January 12, 1996. Heather Saxton ex’94 remembers the date she arrived in Rome. It felt, she said, like an immediate fit at a time when she didn’t know where in the world she belonged. “I fell in love with Italy and Italians and never went back.”
Her stay was supposed to last four months, a semester of study offered by Loyola University in Chicago, Saxton’s hometown. She had gone back to Chicago after two years at Calvin followed by four months of working with her uncle, a missionary, in Bosnia and Croatia. Ill at ease in American culture after that experience, she saw a poster at Loyola for the semester in Italy and signed up on the spot.
The fit isn’t really so odd. Saxton’s grandparents are Italian. Family weddings included dancing to the tarantella, and Saxton grew up knowing the Italian as well as English words for many household items.
Still, she spoke no Italian other than those few words when she arrived in Rome over eight years ago. Now she not only speaks fluent Italian but also owns and operates a company whose business is the intricacies of that language — and several others.
Expression is the name of Saxton’s translation and interpretation service. A one-woman manager, she employs some 80 translators and interpreters, most of them in Italy, but some as far away as New York and Canada. Over the Internet Saxton sends them assignments translating everything from legal documents and highly specialized medical information to retail Web sites. Usually the translations are from Italian to English, though Expression advertises translation services in all the major European languages. And Saxton will consider taking on a translation between any two languages; her network is vast enough that she could probably find someone to translate from, say, Chinese to Swahili.
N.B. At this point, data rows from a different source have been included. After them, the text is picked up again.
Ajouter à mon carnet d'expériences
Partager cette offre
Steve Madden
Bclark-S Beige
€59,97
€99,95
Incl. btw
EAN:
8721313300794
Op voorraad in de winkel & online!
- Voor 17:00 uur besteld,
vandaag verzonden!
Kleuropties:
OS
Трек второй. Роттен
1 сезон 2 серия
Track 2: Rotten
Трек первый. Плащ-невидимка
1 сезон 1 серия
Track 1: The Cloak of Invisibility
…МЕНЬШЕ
“I adore my job because I meet so many different kinds of people,” Saxton said. “I’m getting a constant education in international culture.”
Expression is the second generation of Saxton’s venture into Italy’s business world. It began, under a different name, as a teaching service. After her semester with Loyola was over, Saxton was determined to “do whatever it would take to stay in Italy.” She enrolled at John Cabot University, an American university in Rome, majoring in international relations, and, to pay for it, began teaching English. She found that her studies in law and economics gave her teaching services particular currency with Italian business professionals, who hired her to teach employees the specialized English of their trades.
Firms where she was teaching began to ask Saxton to translate documents. Over time the teaching dropped away, and demand grew such that Saxton herself now does no translation, but works instead managing the flow of documents among her many clients and collaborators.
But all of that is evolving again, and again the reason is Saxton’s embrace of Italian culture. She is moving to Naples to be near her Italian fiancé. While she will continue her translation business there, she’s also laid the groundwork for a new venture: a “language laboratory” that will teach English to Italian two- to eight-year-olds through activities, crafts and music.
Through all the changes behind and those she sees ahead, a constant for Saxton has been the fit she felt on that January day in 1996. In Saxton’s words: “I have no intention of leaving Italy.”